With the festive season upon us, hosting a party at home may seem like lots of work on top of everything else you have going on at this time of year. But with a little pre-party prep and expert know-how, you can turn your home into an excellent party venue…
The guest list
Ideally, you should invite people three to four weeks beforehand, or at least send around a ‘save the date’. ‘There’s nothing better than having an invitation land through your front door,’ says Hannah Sheppard, Events Director at Clownfish Events. ‘Although there are so many channels you can use to invite people nowadays, opening up a quality envelope with a beautifully produced or handwritten invitation makes the event much more special.’
Try to invite different groups of people, who might not have met before, but be prepared to make those initial introductions. ‘Get the conversation going around common interests and nominate a few of your more extrovert guests to support you,’ says Hannah. ‘You could give everyone a badge explaining their connection to you, which helps as a conversation starter.’
Decide on a theme
Basing your decorations, canapés, cocktails, party games and invitations around a theme will not only make it easier to organise, but also help elevate your party.
Hannah loves a ‘detox’ theme – perfect if your guests will be driving. ‘It’s a great choice for parties where there are several different generations together,’ she explains. ‘Try lighter food choices such as fish-based or vegetarian options, like homemade dips with crudités. They’re cost effective and easy to make in advance. And there are some very trendy seasonal mocktails, including pomegranate virgin negronis and cascara fizz [a delicious iced tea with cranberries].’
After something with a bit more glitz? ‘For New Year’s Eve, look out for our napkins with playful captions, flaming prosecco stirrers to create some excitement in your drinks and of course, Prosecco Pong, which has become a firm favourite to break the ice and get the party started,’ says Sarah Moughtin, Partner & Assistant Buyer, Stationery.
First impressions count
Your hallway is the first thing guests will see, so clear the clutter ahead of the day and have a plan of where you’re going to pop everyone’s coats. Ideally you want to be the one opening the door, so make sure you have a tray of welcome drinks.
‘I love to create theatre with balloons,’ says Sarah. ‘My favourite are Northstar’s foil balloons – you just insert a straw and blow them up really quickly to create a word. You could have “hello” by the front door and “yay” or “party” dotted around. They create maximum impact for minimum input.’
‘Think about music carefully,’ says Hannah. ‘Go for warm-up tracks when people are arriving and chatting, before switching to dance tracks later on. You could ask guests to send you their requests, to make it really inclusive.’
Lighting can be tricky to get right as you need to create mood while still being practical. ‘Small table lights can be interwoven round party food to create a sparkling spread,’ says Sarah. ‘If you want something a bit more playful, you’ll find table lights in the shape of little prosecco bottles in store.’

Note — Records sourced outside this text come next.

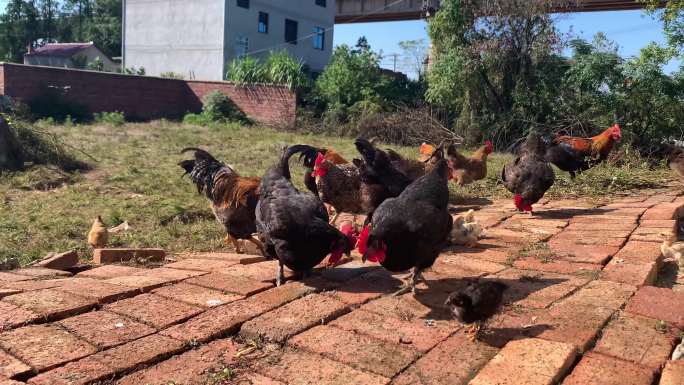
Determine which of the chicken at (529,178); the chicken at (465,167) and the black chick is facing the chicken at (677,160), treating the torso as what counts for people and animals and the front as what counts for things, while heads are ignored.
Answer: the chicken at (465,167)

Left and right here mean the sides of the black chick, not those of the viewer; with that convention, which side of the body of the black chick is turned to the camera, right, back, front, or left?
left

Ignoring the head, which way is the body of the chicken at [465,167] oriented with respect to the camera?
to the viewer's right

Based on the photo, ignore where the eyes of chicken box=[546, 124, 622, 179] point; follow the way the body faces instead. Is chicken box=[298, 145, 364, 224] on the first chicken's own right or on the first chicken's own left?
on the first chicken's own right

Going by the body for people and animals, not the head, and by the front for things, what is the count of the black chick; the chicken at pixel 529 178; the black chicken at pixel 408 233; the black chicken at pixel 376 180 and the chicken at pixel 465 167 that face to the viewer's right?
2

Hannah agrees. ‘A Christmas party has to have twinkly lights,’ she says. ‘And spend time creating a nicely lit entrance – you want guests to feel as if they’re walking into a welcoming space from the moment they arrive.’
A successful party involves delegation, whether you pay the teenagers to take coats upstairs and serve drinks, ask friends to bring plates of canapés or get someone to top up the nibbles trays and collect empties. Don’t be afraid to ask for help – people are happy to chip in and it means you’ll enjoy your party as much as your guests.
The perfect menu
Unless you’re having a dinner party, most people probably won’t eat much – but they’ll appreciate a few canapés. Be clear on your invite – ‘drinks and nibbles’ will suffice. ‘Serve food in waves,’ recommends Hannah. ‘Have some nibbles ready at the start to welcome people, then have a break, then serve more as the evening progresses. People will get peckish later and you can offer something different to help soak up the alcohol.
‘When thinking about canapés, it’s fun to make them symbolise a four-course meal. Go for starters like fish-based crackers or satay prawns with dipping sauce, then a main course of chicken chorizo skewers with olives, mini fish and chips or tapas-style meatballs. For dessert, try profiteroles, chocolate-covered strawberries or pineapple with yoghurt then serve a giant cheeseboard to finish.
‘Warm drinks like mulled wine and punch are very now,’ continues Hannah. ‘Last year, hot toffee apple cider was popular at the Christmas markets, so I can see that being a trend this year. There’s something about getting to a party on a cold night and being offered a warming drink – it instantly throws you into a Christmas mood. You could do accompanying nibbles, like toffee apple bites.’
Cocktails are a sure-fire hit, especially gin-based ones. Make up a few recipe cards (or write down ingredients on a blackboard) so guests don’t go too far astray. Alternatively, set up the necessary ingredients on a sideboard or bar trolley, and let guests be their own mixologists.